The few maps we had weren’t all that helpful, since they only sketched out the broad outlines of colonies and towns, and rarely if ever went into detail on trails, roads, and byways.
As I’ve learned, here in the 21st century, paper maps such as we had are rapidly becoming a thing of the past. That’s a real shame, since there is a unique tactile pleasure one gets from unfolding a map, holding it in your hands, turning it around to the left, to the right, and upside down, until your desired destination finally becomes evident as you squint through your bifocals at it.
And then, there’s the whole matter of refolding the map, which we won’t go into, because it calls into question all sorts of issues like competence, intelligence, spatial reasoning, patience, persistence, etc.
Nowadays, these amazing electronic inventions of yours, like cellphones and GPS navigators, are considered standard equipment, if not downright necessities, when one goes on any kind of trip, whether to a far-flung distant shore or just around the block.
I find myself marveling at the sheer ingenuity of these devices – they can pinpoint any location in a matter of seconds, and then even direct you to that place, often with the help of some very knowledgeable voice, ether male or female, depending on one’s preference.
In all honesty, however, I must confess that these voices can be a little hard to understand sometimes, because of some unusual dialect with which I am not familiar. Their simple, direct manner is much appreciated, however, since their guidance is not burdened by editorial or emotion-laden comments like, “you should have turned there”, “I told you so”, “What were you thinking?”, “Didn’t you hear me?”, and “I can’t make out the print through the coffee stain.”
One other challenge one occasionally faces, also, is that of real geographic surroundings not living up to the electronic rendition. There have already been a number of times I have been led astray, looking for a road that did not exist, or proceeding on a circuitous detour only to find myself back where I started, or discovering my passage blocked by a river or some other obstacle that the GPS voice either had not accounted for, or was totally unaware of.

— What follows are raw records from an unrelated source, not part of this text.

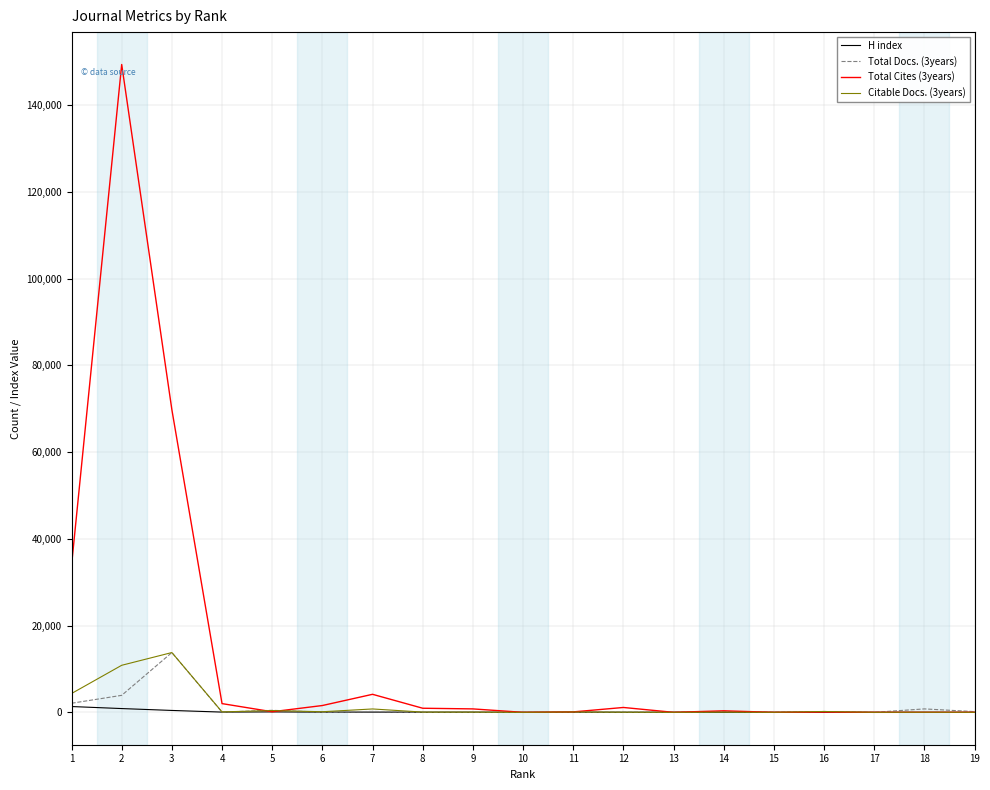

Which series has the largest total across all categories?

Total Cites (3years)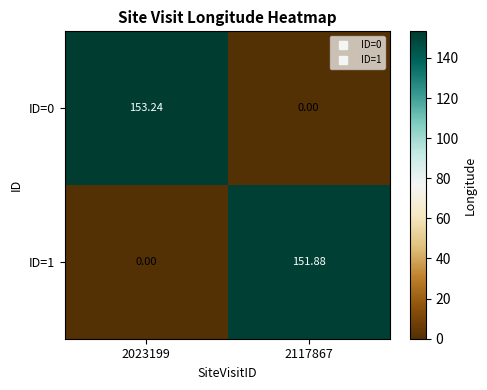

Which series has the largest total across all categories?

ID=0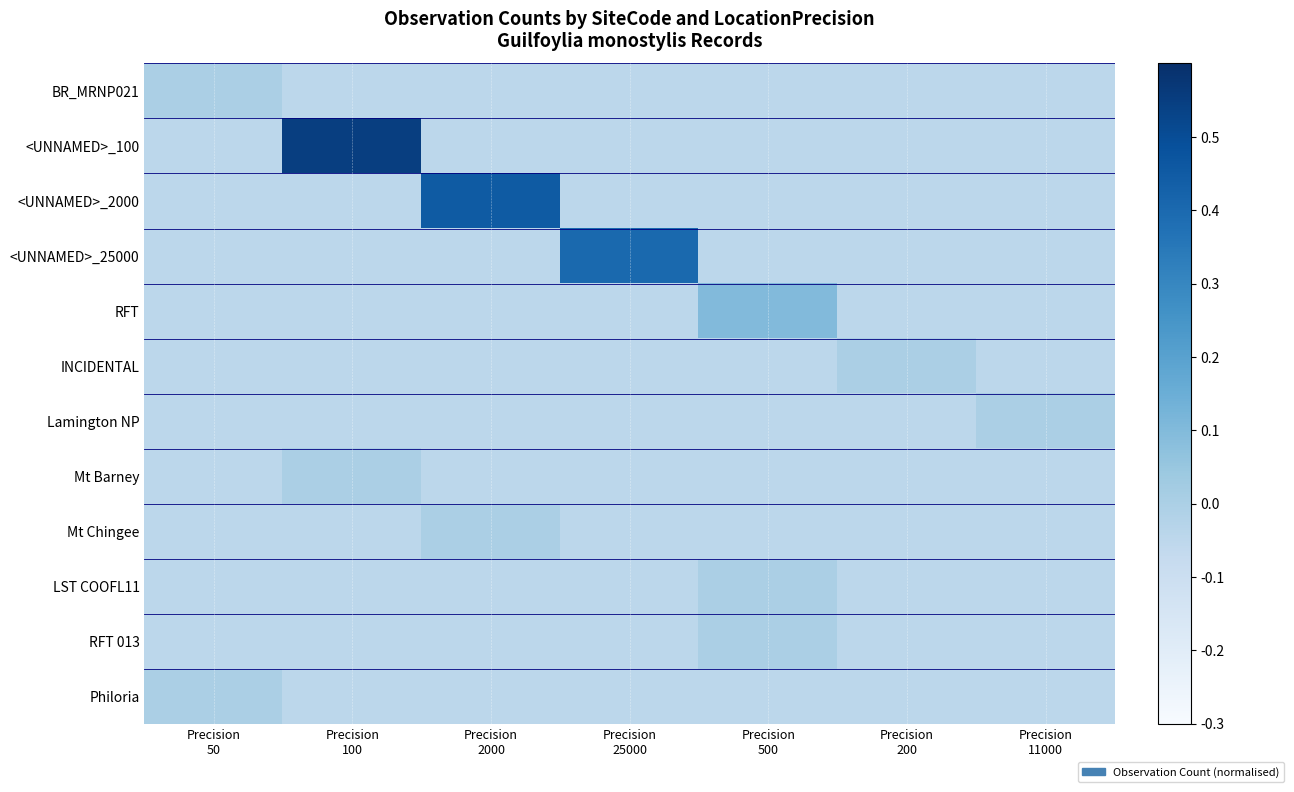

Which label corresponds to the largest value in the chart?

Precision
100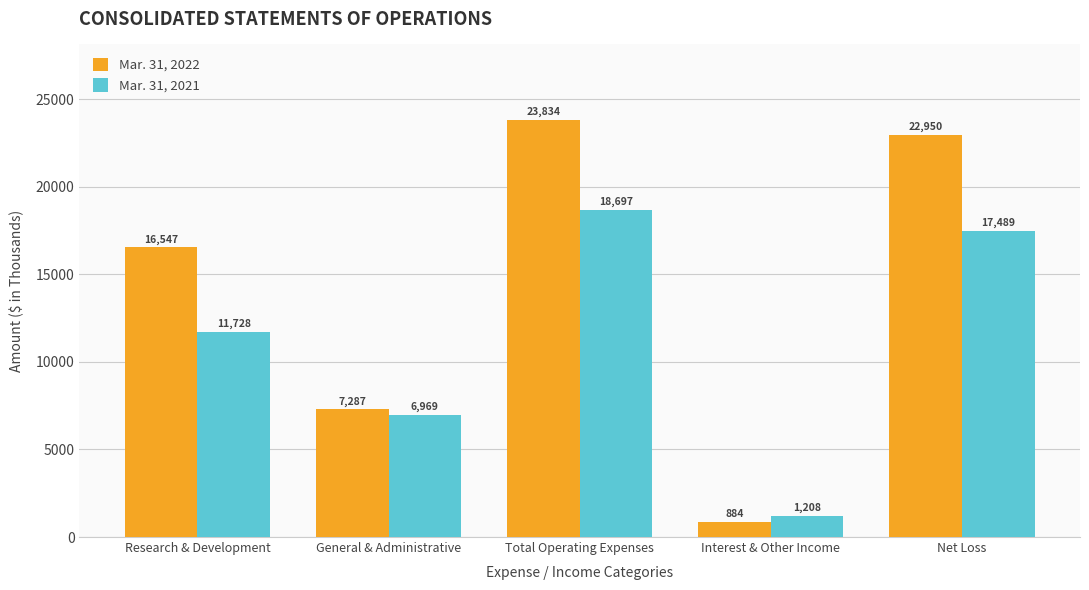

At which category does the chart reach its peak across all series?

Total Operating Expenses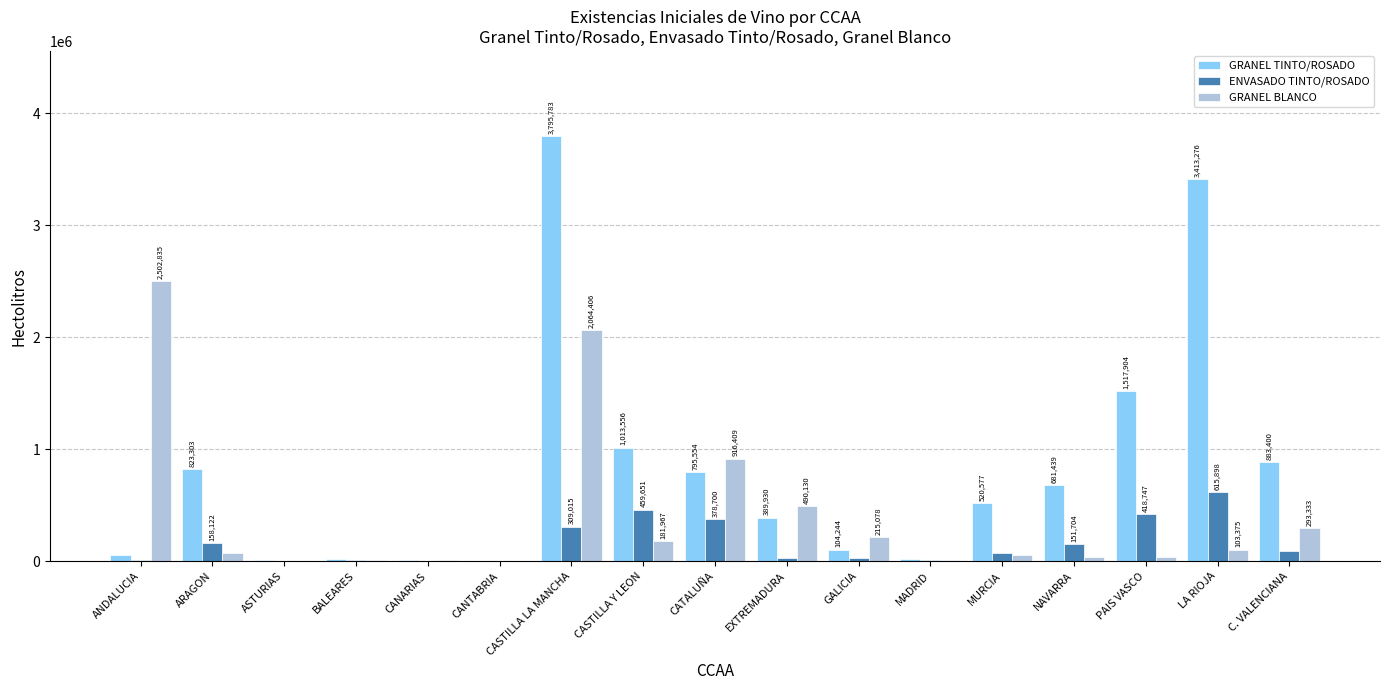

What is the sum of all GRANEL TINTO/ROSADO values?

14054291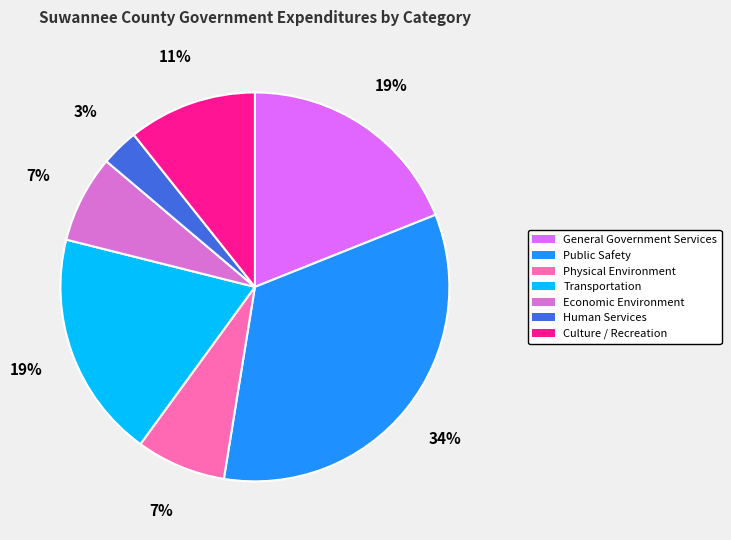

How many segments does this pie chart have?

7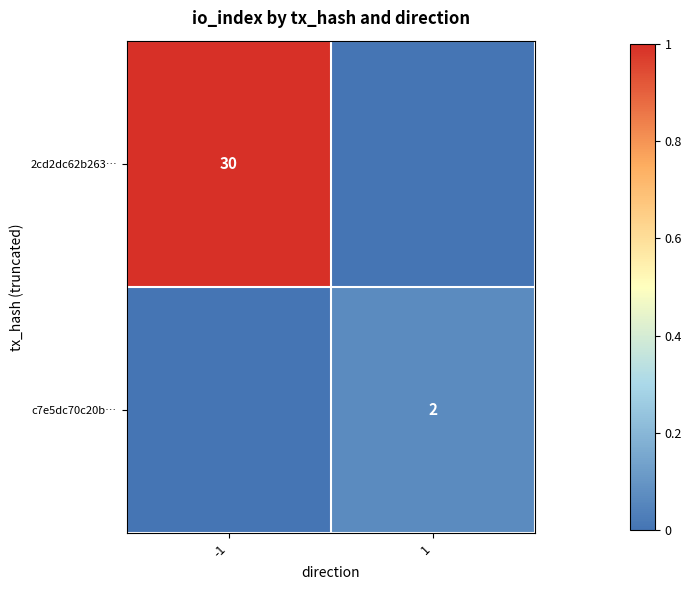

At how many categories does at least one series exceed 0?

2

And then, of course, there are the times when human error enters the picture, such as when I thought I was very clear about my destination, but the GPS voice misunderstood me, or made an assumption as to which colony (or, rather, state, here in the 21st century), the place could be found.
For example, if I were to ask for directions to “Franklin,” I could conceivably be routed to any one of 38 states, from Pennsylvania to Alaska! (And that does not even take into account the scores of additional "Franklin" this or that, like Franklin Elementary School, Franklin Avenue, Franklin Institute, etc.)
Personally, I would rather enjoy a journey to any of these 38 “Franklin” towns, but when I have a specific, particular destination in mind, I feel it would behoove the GPS voice to take me to the correct one which I had originally requested.
So, if you were to ask me if there were one way I would want to improve upon this otherwise marvelous electronic map invention, I would suggest perhaps imbuing Mr. or Mrs. GPS voice with a little more common sense, to avoid any of the pitfalls I have just described.